Prejudice can be negative or positive and comes in three forms: cognitive, affective, and conative. These three types of prejudice are interrelated, but all need not be present in a particular individual. Someone may believe that a particular group possesses low levels of intelligence, but harbor no ill feeling towards that group. Another group may be disliked because of intense competition for jobs, but still recognize no differences between groups; exhibited in recent history by the Mexican workers taking certain jobs previously held by Black workers in the United States .

Negative prejudice can lead to discrimination, a thought, behavior, or action with allusion to unequal treatment of people because they are members of a specific category. Discrimination rears its ugly head in three categories: individual, legal, and institutional. As with prejudice, the three kinds of discrimination are interrelated and may be found to varying degrees in society and its individual members. Since churches are made up of imperfect people, it stands to reason that the Church possesses negative prejudice and carries out various forms of discrimination. The problem is not that individuals harboring prejudice and discrimination enter the Church, but that the Church is comfortable with allowing both negative prejudice and discrimination to nest within the institution.

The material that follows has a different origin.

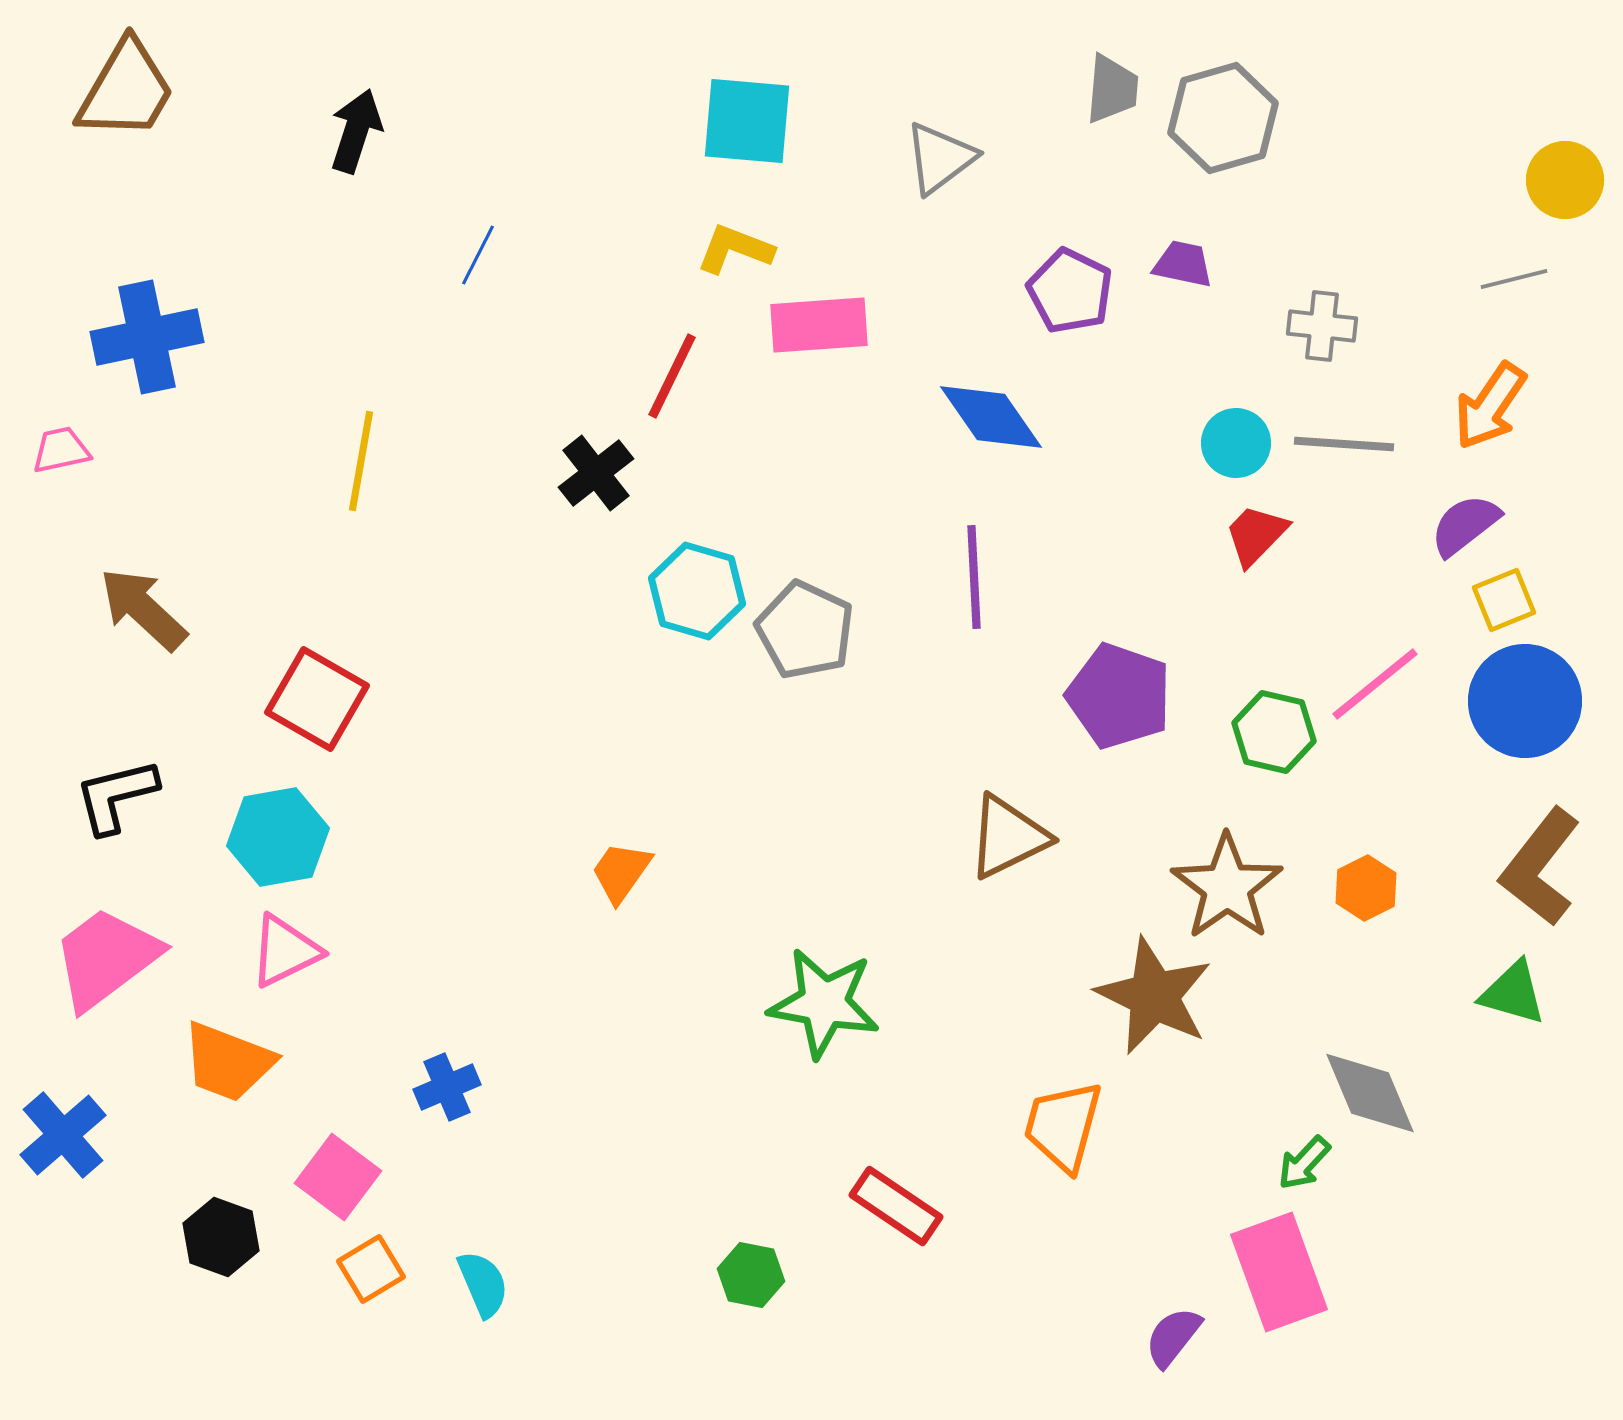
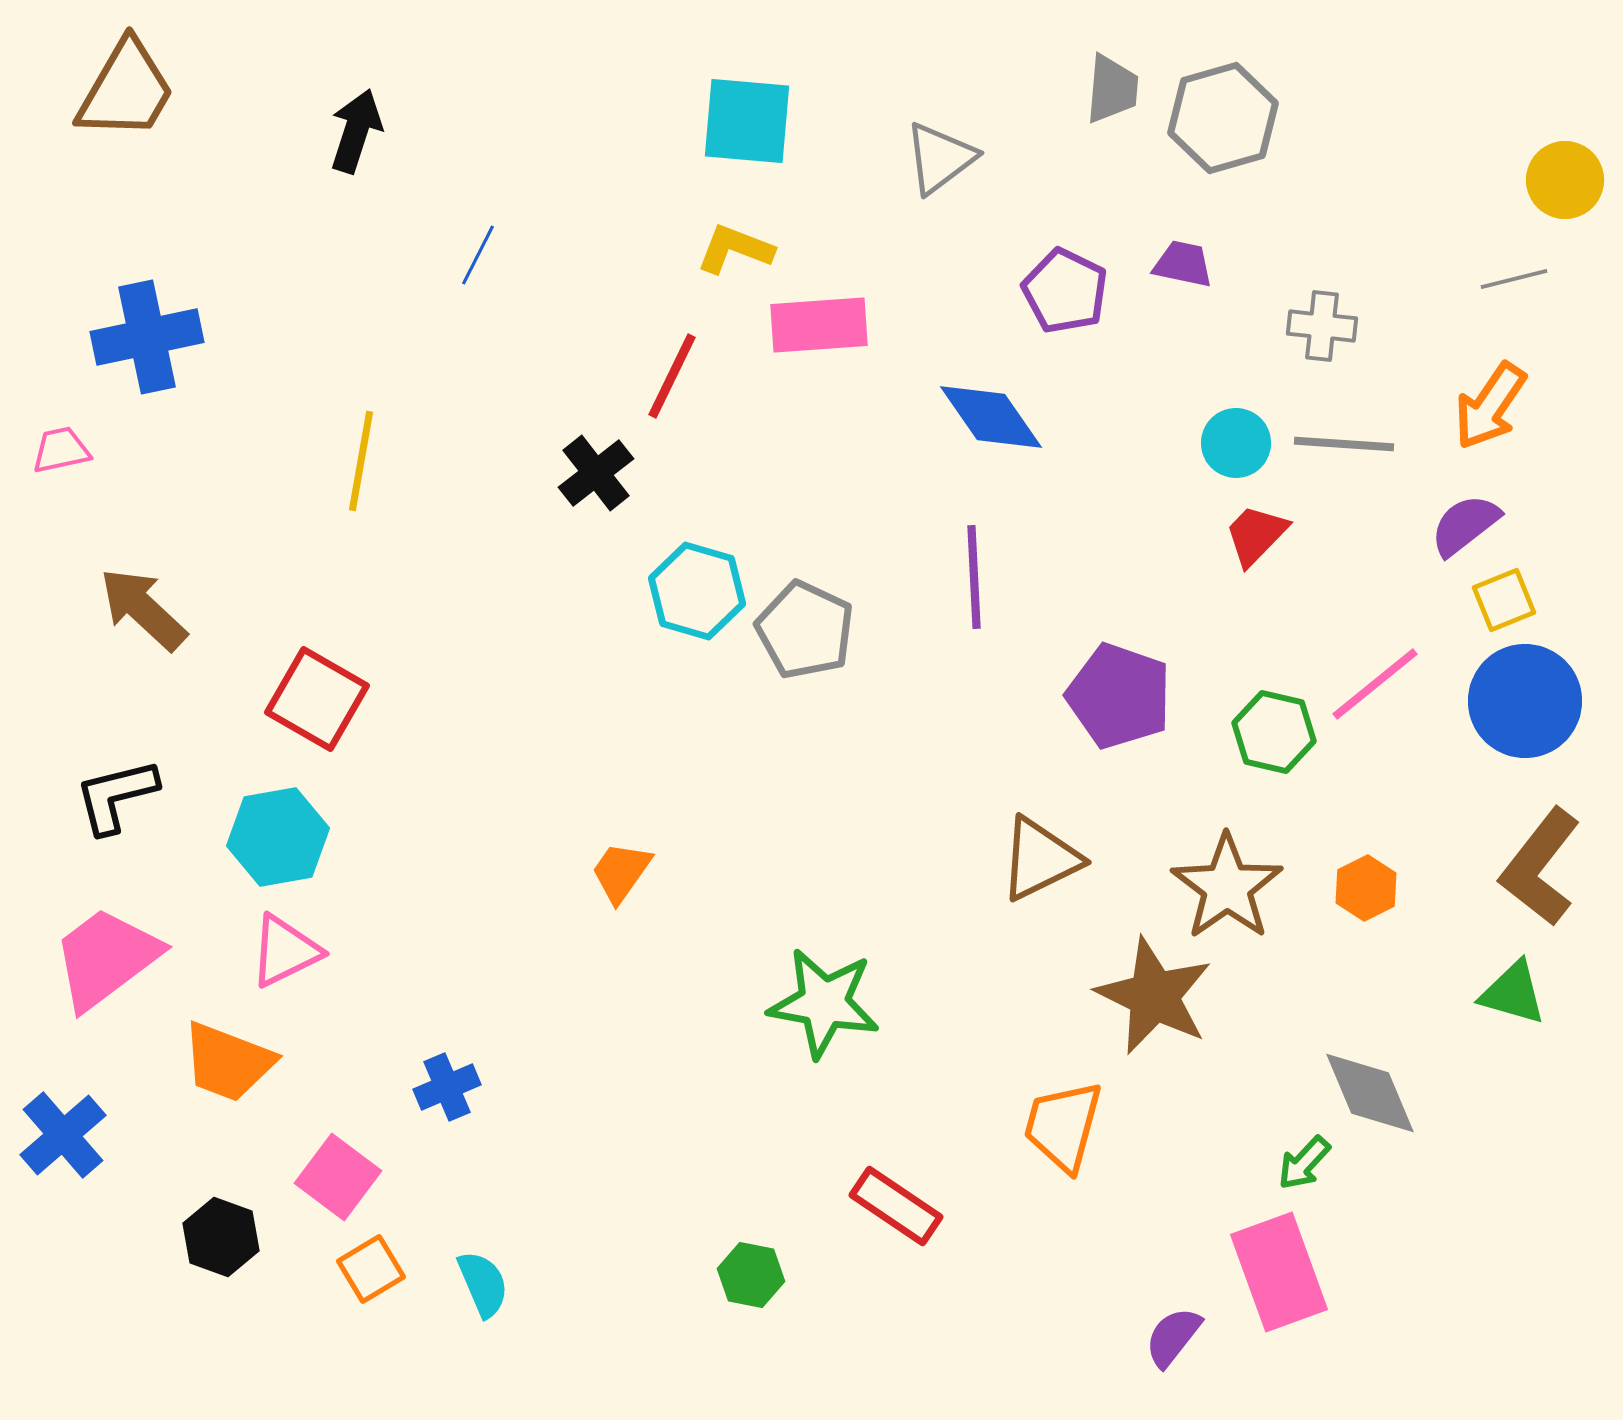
purple pentagon at (1070, 291): moved 5 px left
brown triangle at (1008, 837): moved 32 px right, 22 px down
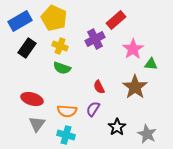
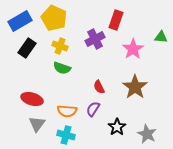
red rectangle: rotated 30 degrees counterclockwise
green triangle: moved 10 px right, 27 px up
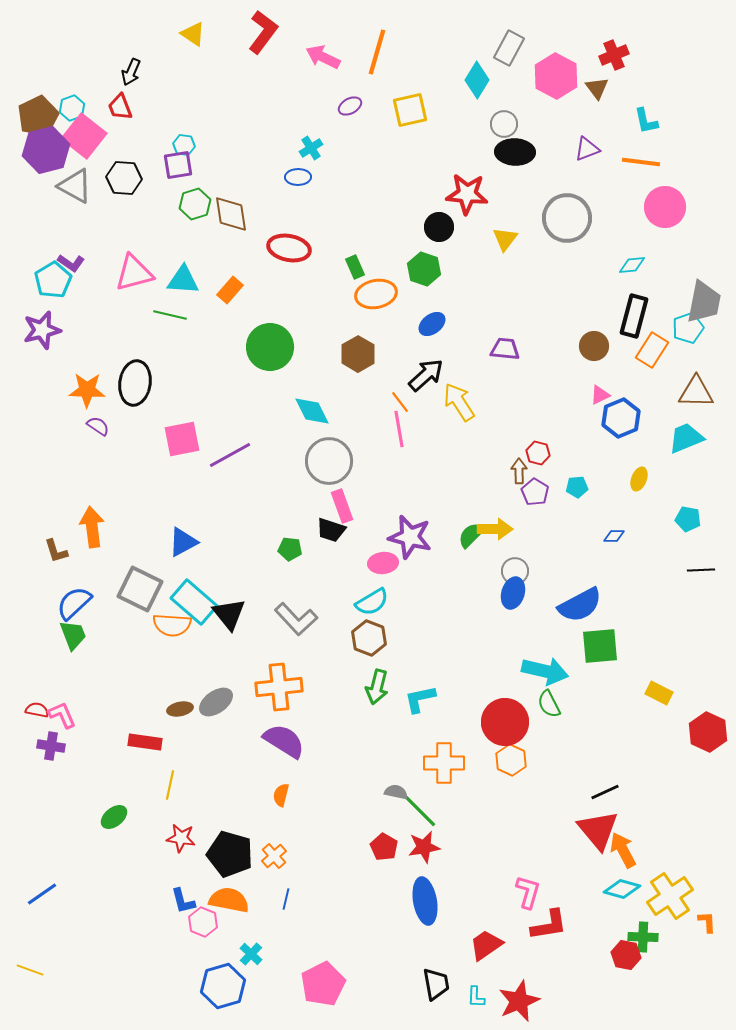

Negative prejudice leads to racism, a belief that race is the most important determinant of human traits and capacities, that racial differences produce an inherent superiority or inferiority of a particular racial group, and that these racial characteristics determine their respective cultures. This racism leads the institutional church to seek members, employees and vendors of like race. On an individual level, this same racism leads people to choose doctors, lawyers, etc. based on race alone. How can a prejudice racist people gather in a building and sing praises to God?

Prayer: “Lord, I admit to you all my prejudices, discrimination, and racism. I admit them all to you Lord and acknowledge to you that I have been wrong. I am sorry. I ask that you forgive me. I beg you to cleanse me and make me whiter than snow. I ask you to empower me, that I not fall back into prejudice, discrimination, or racism, and that you empower me to change the church. Amen.”